Şimdi de çok kullanıyoruz ‘hassasiyet’i; ama ben duyarlılık sözünü daha çok seviyorum. Duygunun evreninden gelen, insanın duruş çizgisinde sorumluluk, saygınlık, seçkinlik alanı açan bir davranış, duyuş biçimi…
Toplumsal duyarlılık…
O daha sosyal, daha toplumcu, daha evrensel… Topluma, toplumsallığa saldıranlar, aslında insanın varoluş biçimini de yadsıyorlar, saldırgan bir davranış sergiliyorlar.
Ernest Hemingway’in “Çanlar Kimin İçin Çalıyor” romanının girişinde paylaştığı İngiliz şair John Donne’un (1572-1631) şiirindeki anlama, söz güzelliğine, düşünce dalgasına bakar mısınız?
“Ada değildir insan, bütün de değildir tek başına; anakaranın bir parçası, okyanusun bir damlasıdır. (…)Bir insanın ölümüyle eksilirim ben, çünkü bir parçasıyım insanlığın; işte bundandır ki sorup durma çanların kimin için çaldığını; senin için çalıyor.”
İnsan kendi küçük dünyasından çıkıp toplum denen evrensel alanın içinde olduğunun bilincinde, yaşadığının ayrımında olursa, kendi çıkarının toplumun çıkarından geçtiğini anlarsa, işte o zaman toplumsal duyarlılık denen soylu bilinci de kazanır.
***
1965’ten 2025’e değin yazının, sanatın, şiirin, toplumsal duyarlılık bağlamında içindeyim.
Yazmaktan eksilmedim, yazmaktan yorulmadım, toplumsal duyarlılığın yaşamıma egemen olmasından kıvanç duydum, erinç duydum, gönendim.
Umut, sevgi, dayanışma, paylaşma, yaşama sevinci, aydınlanmaya, demokrasiye güven, özgürlük tutkusu, erdemli duruş, çağdaşlık, dünya halklarıyla duygudaşlık… Hepsiyle barışık oldum.
***
Çok genç yaşta yitirdiğimiz Adnan Yücel toplumsal duyarlılığın, toplumcu gerçekçi duruşun, aydınlanma bilincinin şiirini yazdı hep. İnceliğin, direncin, umudun, sevginin, halkla düşünmenin, toplumsal duyarlılığın dizelerine yorar düşlerini.
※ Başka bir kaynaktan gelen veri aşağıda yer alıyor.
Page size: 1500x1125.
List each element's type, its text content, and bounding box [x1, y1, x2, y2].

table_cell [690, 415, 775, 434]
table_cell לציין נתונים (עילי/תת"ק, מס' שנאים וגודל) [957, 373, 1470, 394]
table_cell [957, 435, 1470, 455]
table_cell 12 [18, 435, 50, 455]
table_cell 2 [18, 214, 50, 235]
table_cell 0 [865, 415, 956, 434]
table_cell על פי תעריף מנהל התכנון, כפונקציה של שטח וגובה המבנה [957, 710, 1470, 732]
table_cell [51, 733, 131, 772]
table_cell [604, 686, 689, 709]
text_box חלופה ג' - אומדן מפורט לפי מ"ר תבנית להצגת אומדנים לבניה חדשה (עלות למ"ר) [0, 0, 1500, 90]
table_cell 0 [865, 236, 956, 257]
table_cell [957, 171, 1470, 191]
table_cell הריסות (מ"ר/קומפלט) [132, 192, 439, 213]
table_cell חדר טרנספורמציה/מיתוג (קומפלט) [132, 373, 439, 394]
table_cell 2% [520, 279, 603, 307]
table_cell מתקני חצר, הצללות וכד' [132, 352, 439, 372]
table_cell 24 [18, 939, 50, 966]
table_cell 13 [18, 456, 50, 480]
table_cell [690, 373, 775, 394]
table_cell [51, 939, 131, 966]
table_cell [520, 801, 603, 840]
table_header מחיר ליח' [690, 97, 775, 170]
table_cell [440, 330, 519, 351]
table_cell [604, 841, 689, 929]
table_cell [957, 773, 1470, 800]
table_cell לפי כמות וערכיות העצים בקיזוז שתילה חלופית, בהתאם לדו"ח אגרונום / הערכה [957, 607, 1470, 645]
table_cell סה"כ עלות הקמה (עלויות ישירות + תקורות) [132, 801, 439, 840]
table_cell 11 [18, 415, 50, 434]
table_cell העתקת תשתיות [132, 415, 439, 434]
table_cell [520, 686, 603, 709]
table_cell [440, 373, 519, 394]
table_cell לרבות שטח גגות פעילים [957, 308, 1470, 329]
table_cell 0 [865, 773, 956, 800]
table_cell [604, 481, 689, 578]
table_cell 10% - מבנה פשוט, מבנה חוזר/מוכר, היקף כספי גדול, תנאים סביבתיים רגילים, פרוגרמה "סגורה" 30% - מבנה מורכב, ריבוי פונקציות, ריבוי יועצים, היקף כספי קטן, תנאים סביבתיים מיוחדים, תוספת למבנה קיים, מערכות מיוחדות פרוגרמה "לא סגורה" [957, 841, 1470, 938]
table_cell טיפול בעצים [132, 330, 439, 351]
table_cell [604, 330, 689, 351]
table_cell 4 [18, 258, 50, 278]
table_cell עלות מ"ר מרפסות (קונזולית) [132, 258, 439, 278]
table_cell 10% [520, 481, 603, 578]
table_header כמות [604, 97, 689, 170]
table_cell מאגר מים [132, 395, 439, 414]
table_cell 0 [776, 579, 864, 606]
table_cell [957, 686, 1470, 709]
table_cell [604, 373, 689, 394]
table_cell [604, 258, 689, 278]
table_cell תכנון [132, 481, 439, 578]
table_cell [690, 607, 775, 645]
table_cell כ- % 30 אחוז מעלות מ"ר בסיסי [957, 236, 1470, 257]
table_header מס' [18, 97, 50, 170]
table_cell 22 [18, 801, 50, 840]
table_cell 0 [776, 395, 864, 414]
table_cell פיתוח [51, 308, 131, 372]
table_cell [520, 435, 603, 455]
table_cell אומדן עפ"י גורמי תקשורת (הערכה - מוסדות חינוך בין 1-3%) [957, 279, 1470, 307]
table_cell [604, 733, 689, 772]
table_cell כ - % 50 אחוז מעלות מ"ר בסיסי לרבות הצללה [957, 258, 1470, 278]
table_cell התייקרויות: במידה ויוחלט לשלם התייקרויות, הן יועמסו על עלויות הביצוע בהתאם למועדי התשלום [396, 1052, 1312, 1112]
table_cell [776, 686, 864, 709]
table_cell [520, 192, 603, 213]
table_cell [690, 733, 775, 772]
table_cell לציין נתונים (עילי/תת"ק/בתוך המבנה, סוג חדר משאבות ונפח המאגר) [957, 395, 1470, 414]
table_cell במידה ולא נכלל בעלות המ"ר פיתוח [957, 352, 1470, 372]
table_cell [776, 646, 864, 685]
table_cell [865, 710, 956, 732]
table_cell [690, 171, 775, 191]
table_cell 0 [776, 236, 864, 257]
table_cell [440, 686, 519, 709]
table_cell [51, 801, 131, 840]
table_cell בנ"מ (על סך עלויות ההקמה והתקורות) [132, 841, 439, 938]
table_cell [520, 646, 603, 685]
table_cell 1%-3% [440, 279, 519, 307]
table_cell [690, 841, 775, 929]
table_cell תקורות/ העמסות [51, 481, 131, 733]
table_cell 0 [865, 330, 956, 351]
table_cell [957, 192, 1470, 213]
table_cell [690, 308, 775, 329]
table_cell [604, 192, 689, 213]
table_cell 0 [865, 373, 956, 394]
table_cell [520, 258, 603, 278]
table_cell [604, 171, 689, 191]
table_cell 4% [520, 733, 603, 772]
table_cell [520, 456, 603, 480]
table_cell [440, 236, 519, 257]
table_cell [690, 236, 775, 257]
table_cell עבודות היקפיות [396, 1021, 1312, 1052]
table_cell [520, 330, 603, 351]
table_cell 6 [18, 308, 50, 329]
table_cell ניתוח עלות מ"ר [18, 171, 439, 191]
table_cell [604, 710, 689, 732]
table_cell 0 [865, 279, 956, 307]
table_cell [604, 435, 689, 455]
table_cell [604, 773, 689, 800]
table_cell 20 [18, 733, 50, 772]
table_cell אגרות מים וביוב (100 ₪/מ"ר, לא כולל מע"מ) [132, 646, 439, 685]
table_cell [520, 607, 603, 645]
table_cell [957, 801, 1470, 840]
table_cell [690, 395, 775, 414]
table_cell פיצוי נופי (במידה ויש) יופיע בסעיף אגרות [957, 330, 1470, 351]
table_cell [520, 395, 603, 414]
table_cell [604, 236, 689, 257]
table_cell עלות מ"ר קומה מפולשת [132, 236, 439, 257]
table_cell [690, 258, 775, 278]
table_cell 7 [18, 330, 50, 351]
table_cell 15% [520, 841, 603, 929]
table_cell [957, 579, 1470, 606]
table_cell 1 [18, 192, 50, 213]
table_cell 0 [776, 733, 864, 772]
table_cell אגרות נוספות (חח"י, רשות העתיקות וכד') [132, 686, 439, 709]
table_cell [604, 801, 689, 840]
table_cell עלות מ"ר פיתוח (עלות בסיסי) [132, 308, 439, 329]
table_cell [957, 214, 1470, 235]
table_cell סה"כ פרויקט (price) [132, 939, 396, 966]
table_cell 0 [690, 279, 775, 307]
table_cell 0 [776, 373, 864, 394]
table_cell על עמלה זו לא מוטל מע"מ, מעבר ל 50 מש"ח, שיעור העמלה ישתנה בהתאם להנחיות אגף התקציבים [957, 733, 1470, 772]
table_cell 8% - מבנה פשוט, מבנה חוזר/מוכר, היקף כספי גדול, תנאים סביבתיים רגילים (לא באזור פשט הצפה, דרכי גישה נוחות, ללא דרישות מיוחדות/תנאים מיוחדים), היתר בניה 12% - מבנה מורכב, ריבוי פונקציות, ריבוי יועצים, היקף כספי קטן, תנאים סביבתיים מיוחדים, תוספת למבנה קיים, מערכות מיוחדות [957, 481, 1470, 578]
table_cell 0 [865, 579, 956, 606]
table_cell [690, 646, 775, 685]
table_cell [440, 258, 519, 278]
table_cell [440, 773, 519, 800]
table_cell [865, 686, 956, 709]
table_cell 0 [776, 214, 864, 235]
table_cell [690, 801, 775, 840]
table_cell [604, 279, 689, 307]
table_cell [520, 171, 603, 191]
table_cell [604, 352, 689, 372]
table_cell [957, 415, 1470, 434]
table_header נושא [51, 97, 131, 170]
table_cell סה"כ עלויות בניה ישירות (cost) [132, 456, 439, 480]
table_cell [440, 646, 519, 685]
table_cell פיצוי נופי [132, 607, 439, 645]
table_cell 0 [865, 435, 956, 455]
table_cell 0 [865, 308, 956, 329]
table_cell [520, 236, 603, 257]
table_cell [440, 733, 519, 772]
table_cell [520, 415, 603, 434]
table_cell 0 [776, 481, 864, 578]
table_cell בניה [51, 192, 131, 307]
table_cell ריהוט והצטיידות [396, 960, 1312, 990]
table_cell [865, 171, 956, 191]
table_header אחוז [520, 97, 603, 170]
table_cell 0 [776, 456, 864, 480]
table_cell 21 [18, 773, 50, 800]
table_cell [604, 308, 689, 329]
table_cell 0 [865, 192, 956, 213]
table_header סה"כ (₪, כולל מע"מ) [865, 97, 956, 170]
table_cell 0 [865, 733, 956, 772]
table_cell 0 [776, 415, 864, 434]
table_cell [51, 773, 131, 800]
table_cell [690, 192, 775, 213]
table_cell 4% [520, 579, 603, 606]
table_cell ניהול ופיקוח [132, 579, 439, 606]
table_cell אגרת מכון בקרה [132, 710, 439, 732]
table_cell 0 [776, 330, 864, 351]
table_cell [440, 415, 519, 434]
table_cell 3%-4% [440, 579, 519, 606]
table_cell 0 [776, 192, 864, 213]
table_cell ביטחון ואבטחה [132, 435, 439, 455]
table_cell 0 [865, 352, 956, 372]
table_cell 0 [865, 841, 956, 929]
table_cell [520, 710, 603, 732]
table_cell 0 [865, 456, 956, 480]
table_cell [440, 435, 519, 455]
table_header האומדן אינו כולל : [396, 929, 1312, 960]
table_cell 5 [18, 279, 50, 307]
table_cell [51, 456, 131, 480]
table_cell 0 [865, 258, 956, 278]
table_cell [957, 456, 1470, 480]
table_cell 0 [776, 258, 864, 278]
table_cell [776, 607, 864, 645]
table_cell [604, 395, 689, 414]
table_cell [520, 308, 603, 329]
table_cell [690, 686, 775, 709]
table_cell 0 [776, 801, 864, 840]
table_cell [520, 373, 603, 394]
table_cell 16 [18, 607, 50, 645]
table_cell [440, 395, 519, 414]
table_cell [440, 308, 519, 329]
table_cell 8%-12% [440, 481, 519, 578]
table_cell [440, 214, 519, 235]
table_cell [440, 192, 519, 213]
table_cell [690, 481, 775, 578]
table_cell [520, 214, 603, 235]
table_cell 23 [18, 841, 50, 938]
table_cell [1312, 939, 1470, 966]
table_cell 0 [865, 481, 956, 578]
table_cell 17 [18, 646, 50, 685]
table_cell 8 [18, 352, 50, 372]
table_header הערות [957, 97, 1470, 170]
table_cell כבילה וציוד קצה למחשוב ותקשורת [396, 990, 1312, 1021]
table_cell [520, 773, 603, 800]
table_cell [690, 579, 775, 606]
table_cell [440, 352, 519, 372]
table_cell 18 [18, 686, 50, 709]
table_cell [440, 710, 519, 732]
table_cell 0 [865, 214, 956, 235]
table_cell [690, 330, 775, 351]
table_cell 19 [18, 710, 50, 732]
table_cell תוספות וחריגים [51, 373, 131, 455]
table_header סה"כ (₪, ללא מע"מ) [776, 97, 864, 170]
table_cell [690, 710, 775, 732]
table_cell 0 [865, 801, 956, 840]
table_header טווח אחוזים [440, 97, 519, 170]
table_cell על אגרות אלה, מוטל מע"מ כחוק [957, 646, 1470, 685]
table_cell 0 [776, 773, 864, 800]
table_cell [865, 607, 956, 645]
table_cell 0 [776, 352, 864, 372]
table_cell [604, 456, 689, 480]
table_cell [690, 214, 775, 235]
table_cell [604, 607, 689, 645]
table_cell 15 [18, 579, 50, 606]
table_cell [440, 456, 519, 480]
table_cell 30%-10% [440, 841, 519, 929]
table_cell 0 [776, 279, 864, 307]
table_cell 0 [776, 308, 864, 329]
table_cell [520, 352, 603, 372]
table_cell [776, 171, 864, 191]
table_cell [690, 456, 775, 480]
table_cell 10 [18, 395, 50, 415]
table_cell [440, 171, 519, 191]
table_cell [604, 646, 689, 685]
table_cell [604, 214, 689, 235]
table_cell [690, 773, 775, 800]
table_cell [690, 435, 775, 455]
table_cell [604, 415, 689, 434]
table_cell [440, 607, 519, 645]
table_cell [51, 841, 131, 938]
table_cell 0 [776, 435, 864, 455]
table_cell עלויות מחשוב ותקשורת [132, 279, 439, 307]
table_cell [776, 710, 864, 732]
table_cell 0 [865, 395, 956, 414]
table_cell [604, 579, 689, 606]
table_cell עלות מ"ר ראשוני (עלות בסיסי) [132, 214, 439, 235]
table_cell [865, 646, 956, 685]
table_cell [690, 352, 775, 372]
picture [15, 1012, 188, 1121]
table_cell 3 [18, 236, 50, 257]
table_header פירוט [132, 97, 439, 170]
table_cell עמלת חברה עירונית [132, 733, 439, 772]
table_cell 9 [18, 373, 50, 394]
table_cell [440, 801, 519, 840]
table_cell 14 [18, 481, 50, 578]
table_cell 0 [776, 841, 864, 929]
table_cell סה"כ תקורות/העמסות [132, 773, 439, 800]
Ve der ki:
İyi ki silahlanmışız acılara karşı
Türküsüz çıkmamışız yollara
Ekmekten ve gömlekten önce
Aşk
Ve sevinç doldurmuşuz koynumuza
İyi ki koparmamışız çiçekleri
Sevgiyi öfkesiz takmışız yakamıza
Şair devinimlidir, direngendir, işlevseldir; duygusallığın sınırlarını bilir, duyarlılığın da ayrıcalığına, gücüne, eylemine odaklanır.
Bu gerçekçi, doğrucu, toplumcu, düzeyli, tutarlı bir duruştur. Bu yerel, ulusal, evrensel bir çoğalmadır.
Rıfat Ilgaz, Hasan İzzettin Dinamo, A.Kadir, İlhami Bekir, Ercüment Behzat Lav, Ömer Faruk Toprak, Cahit Irgat, Arif Damar gibi şairlerin yer aldığı “Toplumcu 40 Kuşağı”, okurun şiirden beklentisine bir ortaklık kazandırmıştır. O şiirin, okurun günlük yaşamındaki yaralarına dokunmuştur.
Bu şiir deviniminde yer alan Enver Gökçe, yazdığı şiirle kendini söylerken, aslında topluma yönelen, “ben”e değil “biz”e taşınan bir şair olarak belleklere kazınmıştır:
Anamız birdir, aynı memeden emmişiz dostlar.
Kan kardeşiz, sizlere kanım kaynıyor.
Sizlerle beraber herk ettik toprağı,
Beraber yattık hapiste, beraber teskere aldık
Ve maniler yaktık hasret için;
Gülemediysek de boş verdik beraber…
Halay mı çekmedik kol kola, / Horon mu tepmedik diz dize,
Çepken mi vermedik rüzgâra?
Koyun koyuna yattık toprak duvarlarda
Sıtmayla, sığırla, davarlarla… / Daha da yatarız dostlarım daha da…
Gün gelirse eğer / Halay çeker, türkü söyler gibi yan yana
Mavzer mavzere verip de / Düşmana kurşun da atarız.